Please avoid Latin in arguing with me; I don't know it.  No German
either.  You may use French or Russian if you must.  Also I would be
grateful for a full reference to the Church article.  Circumscription
is not an application of Occam's razor; rather it is a formalism in
which some applications of Occam's razor can be expressed.

As for salvaging my credibility, I am complacent about it.  Quine,
Dennett and several other philosophers have been quite friendly.

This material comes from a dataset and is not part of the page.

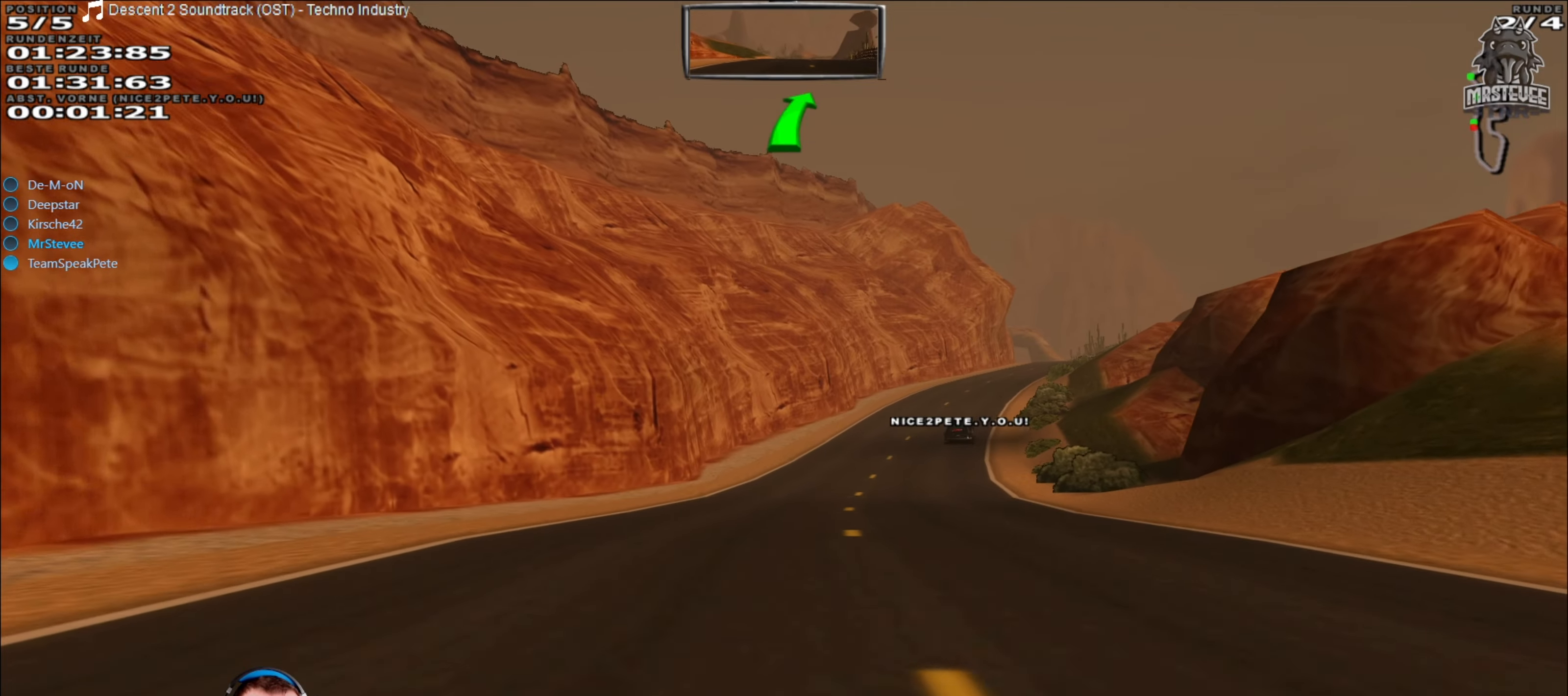
{"buttons": ["R2"], "left_stick": "center", "right_stick": "center", "events": [[183, "left_stick", "center"]]}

It occurs to me that Michael Zeleny has a future as an anti-AI
philosopher.  He has apparently read rather little in AI, especially
in the area of formalizing common sense and nonmonotonic reasoning,
but this little is enormously more than Hubert Dreyfuss, Sir James
Lighthill, John Searle, Hilary Putnam, Gian-Carlo Rota, Roger Penrose
and James Fetzer bothered to read, judging from the bibliographies
associated with their pronouncements.  Apparently they have such
strong intuitions that AI must be nonsense that they feel no need to
read papers before writing.  There is a need, however, because they
have not succeeded in transferring their bare intuitions to many of
their fellow philosophers and scientists or even many of the literati
who write reviews.

If Zeleny could bring himself to read more papers, he could easily
become the most important philosophical critic of AI.  He wouldn't
even have to say anything sensible.

Finally, Zeleny, like his fellows considers the forty years of AI
research to be completely unuccessful.  My opinion is that progress
has been made in this difficult area.  Like the problems of biology,
it may take hundreds of years.  My further opinion is that progress
is being made by many people along the logical lines proposed in my
1959 paper, "Programs with Common Sense" reprinted in my 1990
book "Formalizing Common Sense" published by Ablex.  To evaluate
that, it would be necessary to read quite a few papers.  However,
fundamental conceptual problems remain.

In a BBC debate with Professor Lighthill, I tried to make an analogy
saying, "Physicists haven't solved the problems of turbulence in 100
years and aren't giving up".  I was flabbergasted by Lighthill's
reply, "They should give up".  Unfortunately, the BBC didn't
include this exchange, which served to calibrate Sir James's
attitude, in the tape they broadcast.
--
John McCarthy, Computer Science Department, Stanford, CA 94305
*
He who refuses to do arithmetic is doomed to talk nonsense.